Examples of errors while processing them with serdi -l
:
Wikidata 2015
error: wikidata_20150420_parts/wikidata-20150420-all-BETA.ttl.part_0:1021322:54: invalid IRI character `|'
error: wikidata_20150420_parts/wikidata-20150420-all-BETA.ttl.part_0:1021323:0: bad subject
error: wikidata_20150420_parts/wikidata-20150420-all-BETA.ttl.part_0:1021543:0: invalid IRI character (escape %0A)

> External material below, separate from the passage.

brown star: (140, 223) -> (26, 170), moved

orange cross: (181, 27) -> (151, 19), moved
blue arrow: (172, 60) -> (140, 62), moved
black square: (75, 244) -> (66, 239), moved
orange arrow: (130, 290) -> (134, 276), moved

error: wikidata_20150420_parts/wikidata-20150420-all-BETA.ttl.part_0:3863553:32: invalid IRI character `}'
error: wikidata_20150420_parts/wikidata-20150420-all-BETA.ttl.part_0:3863554:34: expected prefixed name
error: wikidata_20150420_parts/wikidata-20150420-all-BETA.ttl.part_0:3863555:20: bad verb
error: wikidata_20150420_parts/wikidata-20150420-all-BETA.ttl.part_0:3863556:67: expected digit
...
Freebase 2012
error: freebase_20120817_kb_files/freebase-rdf-2012-08-17-21-54:67541:51: missing ';' or '.'
error: freebase_20120817_kb_files/freebase-rdf-2012-08-17-21-54:67543:57: missing ';' or '.'
error: freebase_20120817_kb_files/freebase-rdf-2012-08-17-21-54:67570:52: missing ';' or '.'
error: freebase_20120817_kb_files/freebase-rdf-2012-08-17-21-54:67571:51: missing ';' or '.'
...
LinkedBrainz 2017
error: linkedbrainz_201712_kb_files/place.nt:551:6: expected `]', not `/'
error: linkedbrainz_201712_kb_files/place.nt:551:6: bad verb
error: linkedbrainz_201712_kb_files/place.nt:551:6: bad subject
error: linkedbrainz_201712_kb_files/place.nt:553:277: line end in short string
error: linkedbrainz_201712_kb_files/place.nt:554:6: expected: ':', '<', or '_'
...
There are more examples. I have two mains questions:
- Is there an explanation of why and/or how these files were generated with such errors? I'd expect these files to have been generated by dumping a triple store or an engine such as Apache Jena, and as such to be well formed. Instead, it seems more likely that they were put together using some kind of custom script (or a pipeline of Unix tools, maybe?), hence the errors...
- Is there a way to fix these files? (or, worst case scenario, to ignore the malformed lines, other than
serdi -l
. Extra points for a solution which also doesn't require me to implement a cleaning script from scratch).